In the 1930s and 1940s, concepts from various fields, including genetics, natural selection and particulate inheritance, were brought together to form a modern synthesis of evolution theory. This describes how evolution occurs by the variations in genes within a population and how these variations change with time due to natural selection. This model, which encompasses mutations, genetic drift, gene flow and sexual selection is mathematically described.

Recent discoveries in the field of evolutionary developmental biology have revealed that variation can be introduced into a species through mutation, genetic drift and reshuffling of genes during sexual reproduction, as well as by migration between populations. These processes, as well as others like directional selection and genetic erosion (changes in the frequency of an individual's genotype over time), can lead to evolution, which is defined by changes in the genome of the species over time, and 에볼루션 바카라 사이트 also the change in phenotype over time (the expression of that genotype in the individual).

Students can better understand the concept of phylogeny through incorporating evolutionary thinking throughout all aspects of biology. A recent study by Grunspan and colleagues, for instance demonstrated that teaching about the evidence supporting evolution helped students accept the concept of evolution in a college-level biology course. For more details about how to teach evolution, see The Evolutionary Potential in All Areas of Biology or Thinking Evolutionarily: a Framework for Integrating Evolution into Life Sciences Education.

Evolution in Action

Scientists have traditionally studied evolution through looking back in the past, analyzing fossils and comparing species. They also study living organisms. But evolution isn't a thing that occurred in the past; it's an ongoing process, that is taking place today. Viruses reinvent themselves to avoid new antibiotics and bacteria transform to resist antibiotics. Animals adapt their behavior as a result of a changing world. The results are often visible.

However, it wasn't until late 1980s that biologists realized that natural selection can be observed in action as well. The reason is that different traits have different rates of survival and reproduction (differential fitness), and 에볼루션 블랙잭 can be passed from one generation to the next.
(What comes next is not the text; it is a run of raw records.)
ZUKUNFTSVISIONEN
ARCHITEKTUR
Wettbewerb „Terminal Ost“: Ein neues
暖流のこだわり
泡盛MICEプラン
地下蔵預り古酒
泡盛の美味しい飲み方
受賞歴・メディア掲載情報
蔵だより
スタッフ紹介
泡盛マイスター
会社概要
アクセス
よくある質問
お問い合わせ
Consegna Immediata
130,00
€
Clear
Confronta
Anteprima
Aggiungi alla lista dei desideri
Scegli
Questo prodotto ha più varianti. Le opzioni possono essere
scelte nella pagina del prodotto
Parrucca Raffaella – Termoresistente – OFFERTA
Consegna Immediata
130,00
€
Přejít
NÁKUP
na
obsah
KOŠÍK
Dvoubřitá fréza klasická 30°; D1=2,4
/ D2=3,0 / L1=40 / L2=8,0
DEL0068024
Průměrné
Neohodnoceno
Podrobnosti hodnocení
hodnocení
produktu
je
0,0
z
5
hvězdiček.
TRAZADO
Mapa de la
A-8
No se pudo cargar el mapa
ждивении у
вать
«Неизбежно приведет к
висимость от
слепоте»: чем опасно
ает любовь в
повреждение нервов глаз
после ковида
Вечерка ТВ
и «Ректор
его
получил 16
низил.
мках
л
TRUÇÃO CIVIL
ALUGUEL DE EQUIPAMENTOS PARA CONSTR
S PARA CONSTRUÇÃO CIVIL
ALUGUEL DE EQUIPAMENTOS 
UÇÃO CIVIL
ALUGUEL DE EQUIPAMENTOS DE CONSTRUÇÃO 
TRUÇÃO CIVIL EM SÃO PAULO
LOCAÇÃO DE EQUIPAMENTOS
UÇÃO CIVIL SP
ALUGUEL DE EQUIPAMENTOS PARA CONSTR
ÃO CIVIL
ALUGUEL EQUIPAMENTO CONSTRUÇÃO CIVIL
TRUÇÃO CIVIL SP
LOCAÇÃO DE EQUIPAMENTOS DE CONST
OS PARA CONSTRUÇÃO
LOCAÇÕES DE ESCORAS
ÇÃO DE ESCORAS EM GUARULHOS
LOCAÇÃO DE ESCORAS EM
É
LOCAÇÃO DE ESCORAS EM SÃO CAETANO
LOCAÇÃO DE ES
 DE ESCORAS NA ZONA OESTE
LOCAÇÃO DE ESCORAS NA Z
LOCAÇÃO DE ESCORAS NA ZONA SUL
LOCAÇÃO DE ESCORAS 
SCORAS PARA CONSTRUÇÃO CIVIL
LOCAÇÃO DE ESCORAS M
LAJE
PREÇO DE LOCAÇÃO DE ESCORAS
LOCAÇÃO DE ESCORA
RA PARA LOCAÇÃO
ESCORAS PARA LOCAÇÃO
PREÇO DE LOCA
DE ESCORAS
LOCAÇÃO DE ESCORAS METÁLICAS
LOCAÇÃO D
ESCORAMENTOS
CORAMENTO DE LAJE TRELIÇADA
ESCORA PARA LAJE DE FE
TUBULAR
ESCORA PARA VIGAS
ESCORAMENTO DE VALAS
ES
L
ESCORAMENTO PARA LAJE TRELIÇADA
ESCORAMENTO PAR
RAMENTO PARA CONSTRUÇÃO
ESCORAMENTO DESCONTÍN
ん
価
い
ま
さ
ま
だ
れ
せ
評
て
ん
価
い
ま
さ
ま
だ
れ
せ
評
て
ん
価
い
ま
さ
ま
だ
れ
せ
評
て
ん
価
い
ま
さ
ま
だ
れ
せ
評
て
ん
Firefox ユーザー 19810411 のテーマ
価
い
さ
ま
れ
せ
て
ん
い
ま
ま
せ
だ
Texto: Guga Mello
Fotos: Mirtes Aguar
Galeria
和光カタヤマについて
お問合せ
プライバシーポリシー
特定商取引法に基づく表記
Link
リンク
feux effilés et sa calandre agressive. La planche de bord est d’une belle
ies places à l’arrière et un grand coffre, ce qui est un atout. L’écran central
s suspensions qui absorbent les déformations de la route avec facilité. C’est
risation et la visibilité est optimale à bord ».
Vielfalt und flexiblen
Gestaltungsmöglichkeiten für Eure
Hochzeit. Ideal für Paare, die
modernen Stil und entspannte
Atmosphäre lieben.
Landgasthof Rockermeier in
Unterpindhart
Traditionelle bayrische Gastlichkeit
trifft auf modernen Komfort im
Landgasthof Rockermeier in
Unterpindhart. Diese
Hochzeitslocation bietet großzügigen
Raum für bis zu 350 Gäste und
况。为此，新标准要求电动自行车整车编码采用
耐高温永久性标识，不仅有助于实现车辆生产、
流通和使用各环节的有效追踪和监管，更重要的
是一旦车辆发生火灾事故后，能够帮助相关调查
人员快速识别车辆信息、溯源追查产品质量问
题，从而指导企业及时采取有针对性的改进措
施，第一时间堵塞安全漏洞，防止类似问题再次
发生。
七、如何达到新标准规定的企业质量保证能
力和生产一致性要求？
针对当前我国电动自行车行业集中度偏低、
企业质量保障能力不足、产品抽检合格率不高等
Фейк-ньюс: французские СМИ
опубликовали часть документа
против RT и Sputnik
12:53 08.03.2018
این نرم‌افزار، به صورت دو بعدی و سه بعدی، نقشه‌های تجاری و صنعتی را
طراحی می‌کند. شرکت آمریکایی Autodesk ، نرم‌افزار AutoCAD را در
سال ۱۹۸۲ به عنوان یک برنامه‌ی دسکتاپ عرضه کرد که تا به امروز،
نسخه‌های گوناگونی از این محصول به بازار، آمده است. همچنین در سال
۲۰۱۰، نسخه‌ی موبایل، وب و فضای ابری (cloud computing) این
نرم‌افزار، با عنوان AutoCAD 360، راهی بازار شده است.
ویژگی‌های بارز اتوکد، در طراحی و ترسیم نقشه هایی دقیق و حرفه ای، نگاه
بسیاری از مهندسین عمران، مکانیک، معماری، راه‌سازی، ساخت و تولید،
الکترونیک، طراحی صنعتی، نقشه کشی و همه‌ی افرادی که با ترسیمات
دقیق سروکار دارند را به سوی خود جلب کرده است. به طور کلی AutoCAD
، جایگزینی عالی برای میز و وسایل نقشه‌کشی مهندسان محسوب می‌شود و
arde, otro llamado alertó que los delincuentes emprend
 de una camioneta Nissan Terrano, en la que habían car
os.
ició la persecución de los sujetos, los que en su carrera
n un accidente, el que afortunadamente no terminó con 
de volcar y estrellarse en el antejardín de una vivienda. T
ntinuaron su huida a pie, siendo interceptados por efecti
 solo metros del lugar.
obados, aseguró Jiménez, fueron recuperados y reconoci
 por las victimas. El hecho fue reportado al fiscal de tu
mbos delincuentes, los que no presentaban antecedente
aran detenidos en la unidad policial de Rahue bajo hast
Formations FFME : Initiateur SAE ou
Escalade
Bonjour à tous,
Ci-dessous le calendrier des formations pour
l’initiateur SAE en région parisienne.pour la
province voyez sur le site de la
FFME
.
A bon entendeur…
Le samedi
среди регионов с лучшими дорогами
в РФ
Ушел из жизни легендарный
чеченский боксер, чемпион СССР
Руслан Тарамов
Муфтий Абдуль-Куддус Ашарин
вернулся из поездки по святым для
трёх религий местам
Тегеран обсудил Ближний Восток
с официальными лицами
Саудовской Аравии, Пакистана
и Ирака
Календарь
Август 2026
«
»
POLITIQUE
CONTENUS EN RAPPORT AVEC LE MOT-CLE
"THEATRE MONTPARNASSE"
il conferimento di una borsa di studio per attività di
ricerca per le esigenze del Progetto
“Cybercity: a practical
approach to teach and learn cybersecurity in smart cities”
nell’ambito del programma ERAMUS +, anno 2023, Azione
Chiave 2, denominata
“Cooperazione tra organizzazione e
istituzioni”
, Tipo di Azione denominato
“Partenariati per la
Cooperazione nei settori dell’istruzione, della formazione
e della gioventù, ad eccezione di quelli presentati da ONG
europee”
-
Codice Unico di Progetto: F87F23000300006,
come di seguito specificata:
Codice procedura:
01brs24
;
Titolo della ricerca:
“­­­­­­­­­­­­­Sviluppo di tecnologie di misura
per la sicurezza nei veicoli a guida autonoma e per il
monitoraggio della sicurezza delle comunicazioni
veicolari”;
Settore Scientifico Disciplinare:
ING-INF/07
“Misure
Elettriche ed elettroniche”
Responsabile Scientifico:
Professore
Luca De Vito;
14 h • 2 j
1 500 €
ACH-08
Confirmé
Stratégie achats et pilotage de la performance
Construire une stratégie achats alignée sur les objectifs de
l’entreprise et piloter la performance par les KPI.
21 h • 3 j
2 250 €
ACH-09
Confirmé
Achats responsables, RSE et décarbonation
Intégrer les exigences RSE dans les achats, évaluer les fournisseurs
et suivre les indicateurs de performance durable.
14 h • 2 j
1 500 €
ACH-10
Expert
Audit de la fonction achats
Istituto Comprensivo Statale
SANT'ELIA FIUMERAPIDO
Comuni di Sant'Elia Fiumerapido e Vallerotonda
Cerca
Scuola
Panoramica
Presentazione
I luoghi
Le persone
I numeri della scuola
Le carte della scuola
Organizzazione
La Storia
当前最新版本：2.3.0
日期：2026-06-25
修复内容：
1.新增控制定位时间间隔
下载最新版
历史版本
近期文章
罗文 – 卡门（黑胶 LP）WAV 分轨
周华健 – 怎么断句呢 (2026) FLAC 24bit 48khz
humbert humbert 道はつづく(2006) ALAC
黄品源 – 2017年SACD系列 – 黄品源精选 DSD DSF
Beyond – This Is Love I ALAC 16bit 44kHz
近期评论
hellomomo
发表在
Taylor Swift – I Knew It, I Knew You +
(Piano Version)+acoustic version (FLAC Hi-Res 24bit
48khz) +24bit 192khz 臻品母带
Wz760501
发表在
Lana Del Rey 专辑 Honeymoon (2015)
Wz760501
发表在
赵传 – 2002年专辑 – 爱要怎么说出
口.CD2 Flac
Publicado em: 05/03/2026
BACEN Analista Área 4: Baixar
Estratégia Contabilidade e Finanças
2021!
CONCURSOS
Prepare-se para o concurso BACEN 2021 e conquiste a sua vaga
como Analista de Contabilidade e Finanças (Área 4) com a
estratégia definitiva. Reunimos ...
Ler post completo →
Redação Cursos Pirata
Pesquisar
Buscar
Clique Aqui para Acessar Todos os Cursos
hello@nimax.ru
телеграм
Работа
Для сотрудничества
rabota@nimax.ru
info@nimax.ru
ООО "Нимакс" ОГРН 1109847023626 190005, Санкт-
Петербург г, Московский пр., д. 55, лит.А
In the past, when one particular allele, the genetic sequence that defines color 무료에볼루션 in a group of interbreeding organisms, it could quickly become more common than the other alleles. In time, this could mean that the number of black moths in the population could increase. The same is true for many other characteristics--including morphology and behavior--that vary among populations of organisms.

Observing evolutionary change in action is easier when a particular species has a fast generation turnover, as with bacteria. Since 1988 the biologist Richard Lenski has been tracking twelve populations of E. bacteria that descend from a single strain; samples from each population are taken on a regular basis, and over 500.000 generations have passed.

Lenski's work has demonstrated that a mutation can profoundly alter the speed at which a population reproduces and, consequently, the rate at which it alters. It also shows evolution takes time, which is hard for some to accept.

Another example of microevolution is how mosquito genes that are resistant to pesticides show up more often in areas where insecticides are employed. This is due to the fact that the use of pesticides creates a selective pressure that favors those who have resistant genotypes.

The rapidity of evolution has led to a greater recognition of its importance especially in a planet that is largely shaped by human activity. This includes climate change, pollution, and habitat loss that prevents many species from adapting. Understanding the evolution process can assist you in making better choices about the future of the planet and its inhabitants.